Acontece que o Decreto-lei 2.363/1987 encontrava-se em tramitação no Congresso Nacional, quando foi promulgada a Constituição de 1988, que atribuiu competência diretamente à União, em seu artigo 184, para “desapropriar por interesse social, para fins de reforma agrária, o imóvel rural que não esteja cumprindo sua função social, mediante prévia e justa indenização em títulos da dívida agrária, com cláusula de preservação do valor real, resgatáveis no prazo de até vinte anos, a partir do segundo ano de sua emissão, e cuja utilização será definida em lei".

Mais importante do que isso, foi a regra do §1º, I, do art. 25 do Ato das Disposições Constitucionais Transitórias, que previu o seguinte:

§ 1º Os decretos-lei em tramitação no Congresso Nacional e por este não apreciados até a promulgação da Constituição terão seus efeitos regulados da seguinte forma:

I – se editados até 2 de setembro de 1988, serão apreciados pelo Congresso Nacional no prazo de até cento e oitenta dias a contar da promulgação da Constituição, não computado o recesso parlamentar;

II – decorrido o prazo definido no inciso anterior, e não havendo apreciação, os decretos-lei alí mencionados serão considerados rejeitados;

III – nas hipóteses definidas nos incisos I e II, terão plena validade os atos praticados na vigência dos respectivos decretos-lei, podendo o Congresso Nacional, se necessário, legislar sobre os efeitos deles remanescentes.

Assim, o Decreto-lei nº 2.363/1987 foi rejeitado expressamente pelo Congresso Nacional pelo Decreto Legislativo nº 2/1989. O Decreto Legislativo teve, portanto, dois efeitos: confirmar a extinção do Incra e promover a extinção do Inter.

Se a intenção legislativa fosse recriar o Incra, como equivocadamente se interpretou durante todos esses anos, o Decreto-legislativo deveria repristiná-lo.

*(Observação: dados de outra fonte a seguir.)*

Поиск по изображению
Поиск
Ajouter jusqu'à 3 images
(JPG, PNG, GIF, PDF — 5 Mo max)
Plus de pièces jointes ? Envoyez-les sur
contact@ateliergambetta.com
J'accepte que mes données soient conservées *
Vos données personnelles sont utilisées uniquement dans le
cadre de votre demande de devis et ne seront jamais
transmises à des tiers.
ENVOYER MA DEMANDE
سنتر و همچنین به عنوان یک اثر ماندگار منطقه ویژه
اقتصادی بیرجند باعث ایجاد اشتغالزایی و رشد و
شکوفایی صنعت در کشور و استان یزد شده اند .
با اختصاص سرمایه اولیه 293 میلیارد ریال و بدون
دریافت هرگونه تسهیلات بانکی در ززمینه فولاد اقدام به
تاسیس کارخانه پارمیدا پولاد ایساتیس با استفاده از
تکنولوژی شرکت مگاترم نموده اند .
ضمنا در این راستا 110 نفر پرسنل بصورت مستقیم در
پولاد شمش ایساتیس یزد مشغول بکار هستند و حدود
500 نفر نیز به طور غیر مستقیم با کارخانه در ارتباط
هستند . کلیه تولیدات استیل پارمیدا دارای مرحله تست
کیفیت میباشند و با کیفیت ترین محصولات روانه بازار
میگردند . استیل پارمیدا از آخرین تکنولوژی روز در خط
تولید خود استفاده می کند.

Desde aquela ocasião, o §3º do art. 2º da Lei de Introdução ao Código Civil já rezava que “salvo disposição em contrário, a lei revogada não se restaura por ter a lei revogadora perdido a vigência”.

Desta forma, os direitos e obrigações do Incra passaram para o Inter que, por sua vez, centralizaram-se na União. Os atos praticados pelo “Instituto” durante todos esses atos, a rigor, são eivado de vício, embora de boa-fé, pois a comunidade simplesmente deu às costas para seu pecado original.

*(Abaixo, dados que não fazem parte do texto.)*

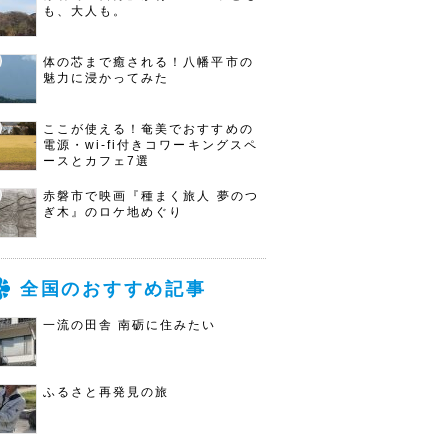
も、大人も。
体の芯まで癒される！八幡平市の
魅力に浸かってみた
ここが使える！奄美でおすすめの
電源・wi-fi付きコワーキングスペ
ースとカフェ7選
赤磐市で映画『種まく旅人 夢のつ
ぎ木』のロケ地めぐり
全国のおすすめ記事
一流の田舎 南砺に住みたい
ふるさと再発見の旅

A consequência prática disto é que, na reforma administrativa, bastará um decreto para tratar da organização e funcionamento da Administração Federal (artigo 84, VI, a, da CF), passando sua representação judicial a ser feita diretamente pelos advogados da União, como quis o originalmente o legislador constituinte.

O Incra é uma autarquia fantasma, sem personalidade, que exerce uma importantíssima missão da União, num permanente estado de coisas inconstitucionais, que já perdura por três décadas. Na reforma administrativa, é chegado o momento para o presidente Jair Bolsonaro corrigir um dos mais inexplicáveis erros jurídicos do mastodôntico Estado Brasileiro, dando-lhe simplicidade e eficiência.